2. Visceral fat (L69 new):

  • UConn STEP-HI 65+ women
  • Integrated with rehabilitation exercise
  • Possible future indication

3. Bone density:

  • Postmenopausal osteoporosis adjunct
  • Some clinics off-label

General Application Guidelines — Cautiously

STEP-HI result limitations:

  • Limited to 65+ women in hip fracture recovery
  • Separate RCT needed for general postmenopausal women
  • 6-month short-term data

Currently NOT recommended:

  • Testosterone for all postmenopausal women
  • Self-prescription
  • Informal clinic prescriptions

Future possibilities:

  • Integration with L63·L67 HSDD indication
  • Precision hormone matrix (estrogen + progesterone + testosterone)
  • Physician·OBGYN·endocrinology integrated decision

Natural Matrix — Postmenopausal Visceral Fat Reduction

Diet:

  • Protein 1.2~1.6 g/kg/day (muscle preservation)
  • Fiber 25~35 g/day
  • ↓ processed food·sugar
  • Anti-inflammatory diet (Mediterranean·MIND)
  • ↓ alcohol

Exercise:

  • Resistance exercise 2~3x/week (muscle·bone density)
  • Aerobic 150+ min/week (direct visceral fat effect)
  • HIIT adjunct

Sleep·stress:

  • 7~9 hours sleep
  • ↓ chronic stress (cortisol drives abdominal fat)
  • Meditation·breathwork (L68)

Measurements:

  • Waist circumference (>90cm men, >85cm women at risk)
  • BMI
  • DXA (precise body composition, medical institution)
  • L67 metabolome (cardiovascular risk integration)

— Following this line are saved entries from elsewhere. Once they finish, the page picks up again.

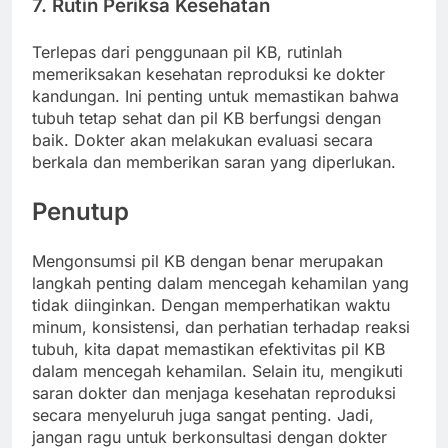
7. Rutin Periksa Kesehatan
Terlepas dari penggunaan pil KB, rutinlah
memeriksakan kesehatan reproduksi ke dokter
kandungan. Ini penting untuk memastikan bahwa
tubuh tetap sehat dan pil KB berfungsi dengan
baik. Dokter akan melakukan evaluasi secara
berkala dan memberikan saran yang diperlukan.
Penutup
Mengonsumsi pil KB dengan benar merupakan
langkah penting dalam mencegah kehamilan yang
tidak diinginkan. Dengan memperhatikan waktu
minum, konsistensi, dan perhatian terhadap reaksi
tubuh, kita dapat memastikan efektivitas pil KB
dalam mencegah kehamilan. Selain itu, mengikuti
saran dokter dan menjaga kesehatan reproduksi
secara menyeluruh juga sangat penting. Jadi,
jangan ragu untuk berkonsultasi dengan dokter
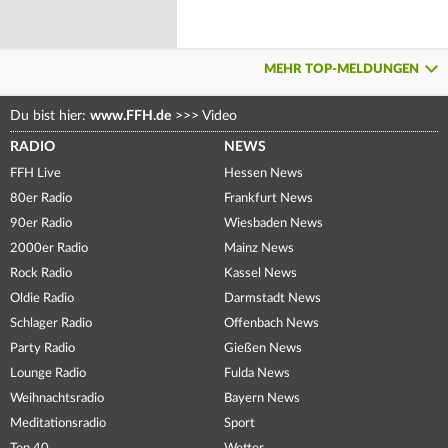
MEHR TOP-MELDUNGEN
Du bist hier:
www.FFH.de
>>>
Video
RADIO
NEWS
FFH Live
Hessen News
80er Radio
Frankfurt News
90er Radio
Wiesbaden News
2000er Radio
Mainz News
Rock Radio
Kassel News
Oldie Radio
Darmstadt News
Schlager Radio
Offenbach News
Party Radio
Gießen News
Lounge Radio
Fulda News
Weihnachtsradio
Bayern News
Meditationsradio
Sport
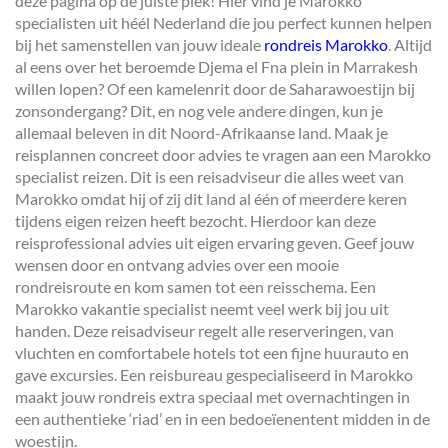
deze pagina op de juiste plek! Hier vind je Marokko
specialisten uit héél Nederland die jou perfect kunnen helpen
bij het samenstellen van jouw ideale
rondreis Marokko
. Altijd
al eens over het beroemde Djema el Fna plein in Marrakesh
willen lopen? Of een kamelenrit door de Saharawoestijn bij
zonsondergang? Dit, en nog vele andere dingen, kun je
allemaal beleven in dit Noord-Afrikaanse land. Maak je
reisplannen concreet door advies te vragen aan een Marokko
specialist reizen. Dit is een reisadviseur die alles weet van
Marokko omdat hij of zij dit land al één of meerdere keren
tijdens eigen reizen heeft bezocht. Hierdoor kan deze
reisprofessional advies uit eigen ervaring geven. Geef jouw
wensen door en ontvang advies over een mooie
rondreisroute en kom samen tot een reisschema. Een
Marokko vakantie specialist neemt veel werk bij jou uit
handen. Deze reisadviseur regelt alle reserveringen, van
vluchten en comfortabele hotels tot een fijne huurauto en
gave excursies. Een reisbureau gespecialiseerd in Marokko
maakt jouw rondreis extra speciaal met overnachtingen in
een authentieke ‘riad’ en in een bedoeïenentent midden in de
woestijn.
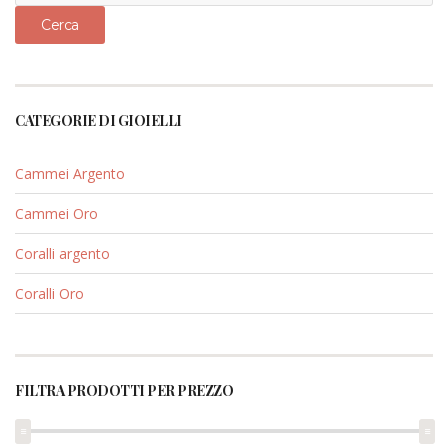
Cerca
CATEGORIE DI GIOIELLI
Cammei Argento
Cammei Oro
Coralli argento
Coralli Oro
FILTRA PRODOTTI PER PREZZO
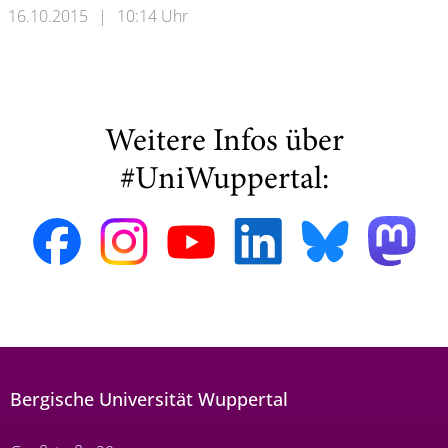
16.10.2015
|
10:14 Uhr
Weitere Infos über
#UniWuppertal:
Bergische Universität Wuppertal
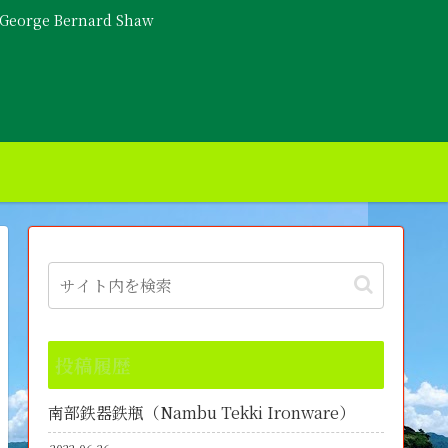
- George Bernard Shaw
投稿履歴
南部鉄器鉄瓶（Nambu Tekki Ironware）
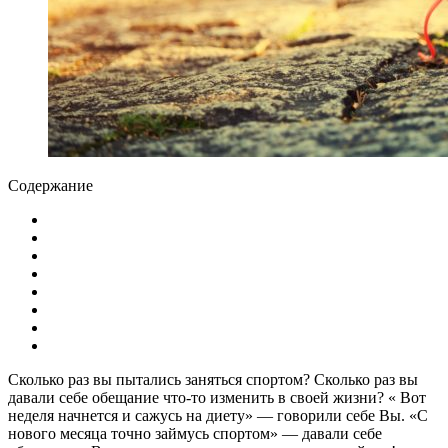
Содержание
Сколько раз вы пытались заняться спортом? Сколько раз вы
давали себе обещание что-то изменить в своей жизни? « Вот
неделя начнется и сажусь на диету» — говорили себе Вы. «С
нового месяца точно займусь спортом» — давали себе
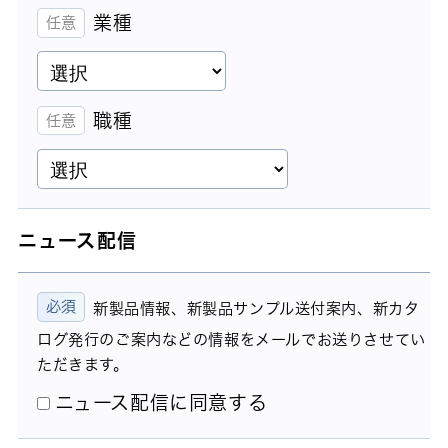
業種
職種
ニュース配信
新製品情報、新製品サンプル送付案内、新カタ
ログ発行のご案内などの情報をメールでお送りさせてい
ただきます。
ニュース配信に同意する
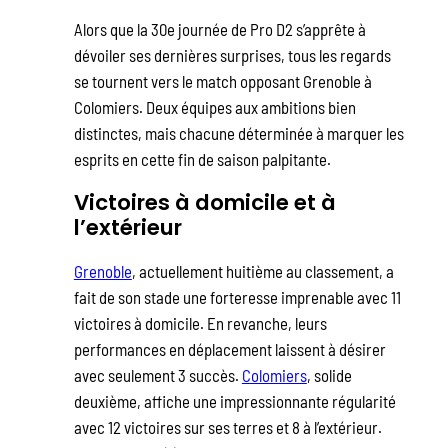
Alors que la 30e journée de Pro D2 s’apprête à
dévoiler ses dernières surprises, tous les regards
se tournent vers le match opposant Grenoble à
Colomiers. Deux équipes aux ambitions bien
distinctes, mais chacune déterminée à marquer les
esprits en cette fin de saison palpitante.
Victoires à domicile et à
l’extérieur
Grenoble
, actuellement huitième au classement, a
fait de son stade une forteresse imprenable avec 11
victoires à domicile. En revanche, leurs
performances en déplacement laissent à désirer
avec seulement 3 succès.
Colomiers
, solide
deuxième, affiche une impressionnante régularité
avec 12 victoires sur ses terres et 8 à l’extérieur.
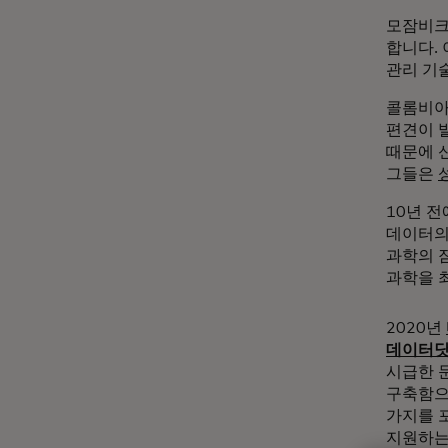
모잠비크
합니다.
관리 기
콜롬비아
편견이 
때문에 
그들은
10년 
데이터의
과학의 
과학을 최
2020년
데이터닷오
시급한 
구축함으
가지를 
지원하는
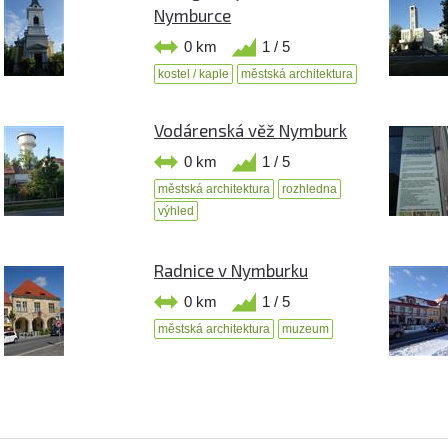
Nymburce
0 km
1 / 5
kostel / kaple
městská architektura
Vodárenská věž Nymburk
0 km
1 / 5
městská architektura
rozhledna
výhled
Radnice v Nymburku
0 km
1 / 5
městská architektura
muzeum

Drug Matrix (Visceral Fat Options)

1. GLP-1 drugs (L65·L66):

  • Semaglutide (Wegovy)·tirzepatide (Mounjaro)
  • Visceral fat dominant reduction
  • Applicable to 30~50s too

2. Hormone replacement therapy (MHT):

  • Estrogen + progesterone
  • Some visceral fat normalization
  • OBGYN decision

3. Testosterone (experimental):

  • L69 STEP-HI data
  • Validated in 65+ fracture recovery
  • General application needs RCT

4. Metformin:

  • Insulin resistance patients
  • Some visceral fat reduction

Korean Clinical Significance

Korean postmenopausal women visceral fat:

  • Korean obesity diagnosis criteria (waist >90cm men, >85cm women)
  • Rapid postmenopausal increase
  • ↑ cardiovascular·diabetes risk

Korean medical options:

  • L65·L66 GLP-1 non-reimbursed (₩300,000~700,000/month)
  • MHT partial insurance
  • Female testosterone indication: not Korean MFDS approved, only off-label

Conclusion

UConn STEP-HI is first RCT evidence integrating hormone axis for postmenopausal female visceral fat. Exercise alone insufficient; testosterone + exercise synergy. With L63·L67 HSDD testosterone track + L65·L66 GLP-1 + L68 APOE4·30-pillar matrix, L69 adds visceral fat track. Postmenopausal women’s precision medicine integrates hormone·muscle·fat·cardiovascular·brain into one matrix. General application after RCT, meanwhile precision decision via natural·drug matrix is standard.